- Items drawn from a dataset -
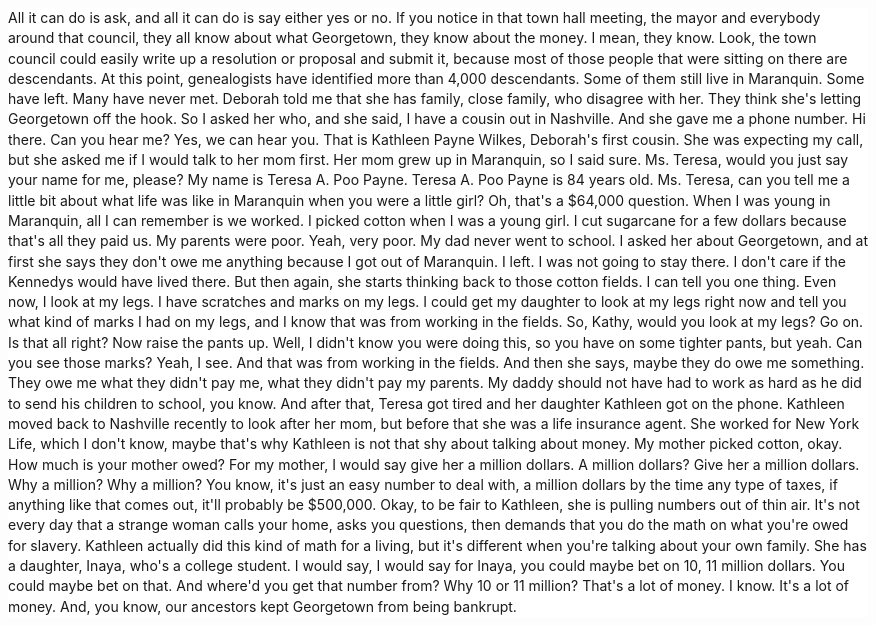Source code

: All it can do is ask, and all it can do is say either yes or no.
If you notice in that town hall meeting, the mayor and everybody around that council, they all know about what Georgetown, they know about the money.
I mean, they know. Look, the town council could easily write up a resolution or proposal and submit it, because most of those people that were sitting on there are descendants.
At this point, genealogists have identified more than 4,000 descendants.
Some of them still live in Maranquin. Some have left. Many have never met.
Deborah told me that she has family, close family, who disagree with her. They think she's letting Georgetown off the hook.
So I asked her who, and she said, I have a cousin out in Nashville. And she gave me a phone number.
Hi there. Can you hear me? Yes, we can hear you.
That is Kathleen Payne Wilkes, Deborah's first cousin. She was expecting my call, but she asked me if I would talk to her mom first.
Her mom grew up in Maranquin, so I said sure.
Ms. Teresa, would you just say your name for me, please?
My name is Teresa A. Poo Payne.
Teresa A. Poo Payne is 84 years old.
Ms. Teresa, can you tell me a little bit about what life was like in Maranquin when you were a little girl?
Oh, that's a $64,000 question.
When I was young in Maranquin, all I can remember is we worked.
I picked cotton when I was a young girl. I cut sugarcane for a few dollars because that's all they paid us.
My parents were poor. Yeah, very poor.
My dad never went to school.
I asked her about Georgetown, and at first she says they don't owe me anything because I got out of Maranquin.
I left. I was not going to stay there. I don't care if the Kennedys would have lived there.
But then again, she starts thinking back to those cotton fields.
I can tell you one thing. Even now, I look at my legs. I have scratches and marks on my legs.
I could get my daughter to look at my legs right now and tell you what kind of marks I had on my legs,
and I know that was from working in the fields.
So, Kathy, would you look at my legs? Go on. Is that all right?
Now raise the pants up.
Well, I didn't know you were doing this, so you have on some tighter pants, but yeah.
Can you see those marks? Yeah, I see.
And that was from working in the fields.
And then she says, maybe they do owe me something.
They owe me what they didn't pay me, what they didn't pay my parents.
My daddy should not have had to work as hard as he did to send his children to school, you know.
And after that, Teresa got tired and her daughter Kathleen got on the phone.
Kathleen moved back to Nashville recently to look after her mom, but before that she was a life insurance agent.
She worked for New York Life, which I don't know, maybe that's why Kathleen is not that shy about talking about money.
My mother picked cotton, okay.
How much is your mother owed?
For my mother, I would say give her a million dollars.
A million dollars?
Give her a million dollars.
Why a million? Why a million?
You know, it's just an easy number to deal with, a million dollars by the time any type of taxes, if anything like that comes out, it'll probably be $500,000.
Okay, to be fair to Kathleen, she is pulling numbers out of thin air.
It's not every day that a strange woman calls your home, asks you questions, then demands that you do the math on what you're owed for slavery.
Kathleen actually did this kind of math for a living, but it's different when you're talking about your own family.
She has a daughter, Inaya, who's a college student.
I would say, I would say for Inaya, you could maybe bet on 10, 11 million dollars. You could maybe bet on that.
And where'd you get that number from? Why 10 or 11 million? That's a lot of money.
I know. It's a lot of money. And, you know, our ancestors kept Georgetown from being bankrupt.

- Task statement -
Can you return the text of every item above verbatim, leaving the pictures out?

- Reply -
Source code

: All it can do is ask, and all it can do is say either yes or no.
If you notice in that town hall meeting, the mayor and everybody around that council, they all know about what Georgetown, they know about the money.
I mean, they know. Look, the town council could easily write up a resolution or proposal and submit it, because most of those people that were sitting on there are descendants.
At this point, genealogists have identified more than 4,000 descendants.
Some of them still live in Maranquin. Some have left. Many have never met.
Deborah told me that she has family, close family, who disagree with her. They think she's letting Georgetown off the hook.
So I asked her who, and she said, I have a cousin out in Nashville. And she gave me a phone number.
Hi there. Can you hear me? Yes, we can hear you.
That is Kathleen Payne Wilkes, Deborah's first cousin. She was expecting my call, but she asked me if I would talk to her mom first.
Her mom grew up in Maranquin, so I said sure.
Ms. Teresa, would you just say your name for me, please?
My name is Teresa A. Poo Payne.
Teresa A. Poo Payne is 84 years old.
Ms. Teresa, can you tell me a little bit about what life was like in Maranquin when you were a little girl?
Oh, that's a $64,000 question.
When I was young in Maranquin, all I can remember is we worked.
I picked cotton when I was a young girl. I cut sugarcane for a few dollars because that's all they paid us.
My parents were poor. Yeah, very poor.
My dad never went to school.
I asked her about Georgetown, and at first she says they don't owe me anything because I got out of Maranquin.
I left. I was not going to stay there. I don't care if the Kennedys would have lived there.
But then again, she starts thinking back to those cotton fields.
I can tell you one thing. Even now, I look at my legs. I have scratches and marks on my legs.
I could get my daughter to look at my legs right now and tell you what kind of marks I had on my legs,
and I know that was from working in the fields.
So, Kathy, would you look at my legs? Go on. Is that all right?
Now raise the pants up.
Well, I didn't know you were doing this, so you have on some tighter pants, but yeah.
Can you see those marks? Yeah, I see.
And that was from working in the fields.
And then she says, maybe they do owe me something.
They owe me what they didn't pay me, what they didn't pay my parents.
My daddy should not have had to work as hard as he did to send his children to school, you know.
And after that, Teresa got tired and her daughter Kathleen got on the phone.
Kathleen moved back to Nashville recently to look after her mom, but before that she was a life insurance agent.
She worked for New York Life, which I don't know, maybe that's why Kathleen is not that shy about talking about money.
My mother picked cotton, okay.
How much is your mother owed?
For my mother, I would say give her a million dollars.
A million dollars?
Give her a million dollars.
Why a million? Why a million?
You know, it's just an easy number to deal with, a million dollars by the time any type of taxes, if anything like that comes out, it'll probably be $500,000.
Okay, to be fair to Kathleen, she is pulling numbers out of thin air.
It's not every day that a strange woman calls your home, asks you questions, then demands that you do the math on what you're owed for slavery.
Kathleen actually did this kind of math for a living, but it's different when you're talking about your own family.
She has a daughter, Inaya, who's a college student.
I would say, I would say for Inaya, you could maybe bet on 10, 11 million dollars. You could maybe bet on that.
And where'd you get that number from? Why 10 or 11 million? That's a lot of money.
I know. It's a lot of money. And, you know, our ancestors kept Georgetown from being bankrupt.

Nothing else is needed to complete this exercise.